Privileged communications shall be disclosed upon request. . . . (e) If the privileged communication was made during an examination ordered by a court, prior to which the patient was informed that a communication made would not be privileged, but only with respect to the particular purpose for which the examination was ordered. [MCL 330.1750(2); MSA 14.800(750)(2).]

US Const, Am XIV; Const 1963, art 1, § 17.

US Const, Ams VI, XIV; Const 1963, art 1, §§ 13, 17, 20. “There is no question that a criminal defendant has a state and federal constitutional right to present a defense.” Hayes, supra at 278.

US Const, Am V; Const 1963, art 1, § 17.

479 US 157; 107 S Ct 515; 93 L Ed 2d 473 (1986).

Contrary to the assertion of the majority, I am not advancing the position “that every trial error effectively presents a constitutional violation.” Ante at 296. The error in admitting the forensic examiner’s testimony in violation of the statute implicates constitutional rights far more directly and offensively than many other trial errors.

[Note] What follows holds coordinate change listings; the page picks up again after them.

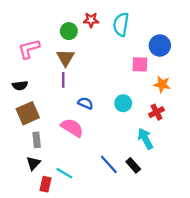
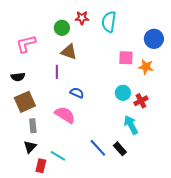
blue circle: (160, 46) -> (154, 39), moved
brown triangle: (65, 58) -> (69, 52), moved, turned -42
orange star: (162, 84) -> (146, 67), moved
cyan circle: (123, 103) -> (123, 93), moved

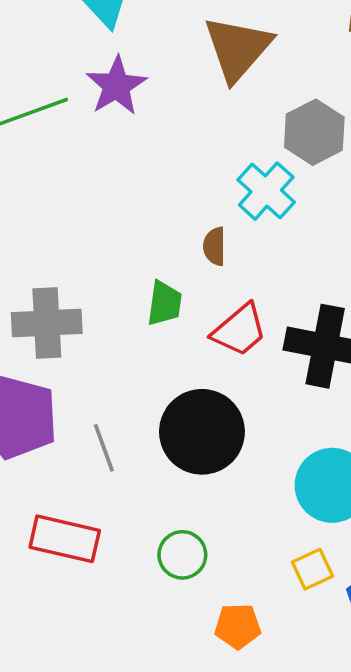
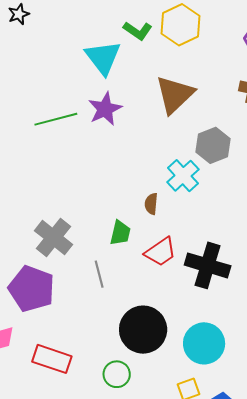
gray cross: (47, 323) -> (53, 238), turned 36
black circle: (202, 432) -> (143, 330), moved
gray line: (104, 448) -> (99, 274), moved

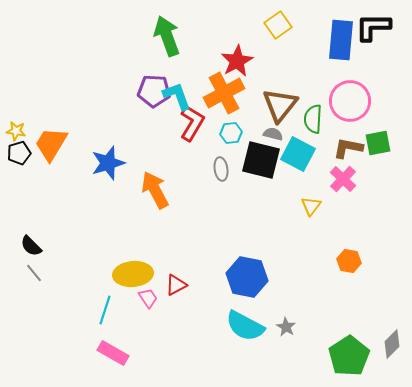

The majority argues “[a] brick is not a wall, and the credibility of defendant’s story cannot be measured by viewing its elements in isolation.” Ante at 301, n 14. Yet the majority also views each element of the defendant’s story in isolation and concludes that it is implausible or that the prosecutor’s version is more plausible. It then piles “pro-guilt” inference upon pro-guilt inference until, together, they constitute “the entire panoply.” The majority’s analysis is equally subject to the criticism it aims at this dissent.

The majority asserts that little additional prejudice resulted from the jury learning that, in his forensic interview, defendant claimed he was never at Margo DeVita’s house the day of the lolling. Ante at 300. I disagree. As already discussed, defendant’s testimony about his “postkilling conduct” was not necessarily prejudicial to him. In any event, the impeachment testimony directly implicating defendant in a lie was far more damaging.